Langkah taktis ini diambil setelah pihak manajemen melakukan evaluasi mendalam terhadap dinamika operasional sejak awal pekan. Berkat penambahan frekuensi ini, total perjalanan Commuter Line di seluruh wilayah Jabodetabek kini melonjak mencapai 1.061 perjalanan setiap harinya.
Kronologi Evaluasi dan Rekayasa Operasional
Kepadatan penumpang yang sempat meningkat di stasiun-stasiun utama lintas Bogor langsung ditindaklanjuti oleh manajemen operasi KAI Commuter melalui serangkaian tahapan terukur:
- Evaluasi Harian Lonjakan Penumpang: Tim operasional memetakan titik-titik kepadatan kritis di stasiun lintas Bogor pada jam-jam sibuk pagi dan sore hari imbas penyesuaian jadwal awal pekan.
- Penyusunan Rekayasa Sarana: Manajemen merumuskan pola peredaran sarana rangkaian kereta dengan mengoptimalkan ketersediaan armada dari lintas yang memiliki kepadatan lebih rendah.
- Pengalihan Rangkaian Kereta: Sarana KRL dari lintas Tanjung Priok dialihkan untuk memperkuat kapasitas angkut pada lintas Bogor.
- Implementasi Jadwal Tambahan: Sebanyak 13 jadwal perjalanan baru langsung dioperasikan secara penuh mulai Kamis demi memecah kepadatan penumpang.
Optimalkan Sarana dari Lintas Tanjung Priok
Untuk merealisasikan tambahan perjalanan ini tanpa mengganggu kestabilan jaringan, KAI Commuter menerapkan strategi rekayasa peredaran sarana. VP Corporate Secretary KAI Commuter, Karina Amanda, menegaskan bahwa optimalisasi ini difokuskan pada jalur-jalur dengan volume komuter tertinggi.
"Langkah ini diambil dengan melakukan pengaturan pola peredaran sarana Commuter Line di seluruh lintas layanan untuk mengoptimalkan jumlah jadwal perjalanan.
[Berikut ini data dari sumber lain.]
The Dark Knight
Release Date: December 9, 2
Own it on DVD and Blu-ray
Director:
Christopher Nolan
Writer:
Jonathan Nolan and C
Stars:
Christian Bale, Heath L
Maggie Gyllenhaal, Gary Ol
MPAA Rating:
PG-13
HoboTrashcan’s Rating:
Dengan pengoperasian rangkaian ini, jumlah perjalanan Commuter Line Bogor akan bertambah sebanyak 13 perjalanan," ujar Karina Amanda dalam keterangannya.
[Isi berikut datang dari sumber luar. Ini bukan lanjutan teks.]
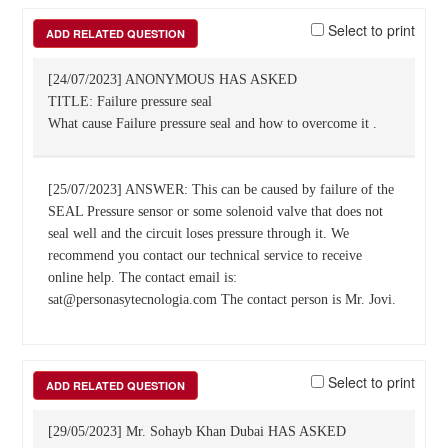
Select to print
ADD RELATED QUESTION
[24/07/2023] ANONYMOUS HAS ASKED
TITLE: Failure pressure seal
What cause Failure pressure seal and how to overcome it .
[25/07/2023] ANSWER: This can be caused by failure of the
SEAL Pressure sensor or some solenoid valve that does not
seal well and the circuit loses pressure through it. We
recommend you contact our technical service to receive
online help. The contact email is:
sat@personasytecnologia.com The contact person is Mr. Jovi.
Select to print
ADD RELATED QUESTION
[29/05/2023] Mr. Sohayb Khan Dubai HAS ASKED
Pengalihan sarana KRL dari lintas Tanjung Priok dinilai sebagai opsi paling efektif dan cepat untuk menambah kapasitas angkut di lintas Bogor. Dengan frekuensi yang lebih rapat, kapasitas tampung harian meningkat drastis sehingga penumpukan di peron stasiun utama seperti Stasiun Bogor, Cilebut, Bojonggede, hingga Citayam dapat ditekan.
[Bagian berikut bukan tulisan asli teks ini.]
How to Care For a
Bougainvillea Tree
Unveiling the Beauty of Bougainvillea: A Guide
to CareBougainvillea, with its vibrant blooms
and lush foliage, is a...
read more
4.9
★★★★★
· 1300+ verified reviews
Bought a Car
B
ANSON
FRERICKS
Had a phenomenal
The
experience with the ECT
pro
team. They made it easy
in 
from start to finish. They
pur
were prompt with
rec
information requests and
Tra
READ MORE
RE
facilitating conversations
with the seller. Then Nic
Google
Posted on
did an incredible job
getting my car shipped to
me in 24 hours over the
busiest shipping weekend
Komitmen Peningkatan Kenyamanan Komuter
KAI Commuter mengimbau para penumpang untuk senantiasa memantau jadwal terkini secara berkala. Melalui penambahan jadwal ini, headway atau jarak waktu kedatangan antarkereta menjadi lebih singkat, terutama saat jam sibuk kerja.
Berikut sejumlah poin penting terkait penyesuaian layanan terbaru ini:
- Total operasional: Mencapai 1.061 perjalanan per hari di seluruh Jabodetabek.
- Fokus armada: Peningkatan frekuensi lintas Bogor bersumber dari optimalisasi sarana lintas Tanjung Priok.
- Akses informasi: Pengguna dapat mengecek jadwal dan posisi kereta secara langsung melalui aplikasi Access by KAI atau media sosial resmi @commuterline.
Manajemen memastikan pemantauan berkala akan terus berjalan agar mobilitas harian jutaan warga komuter tetap aman, nyaman, dan efisien.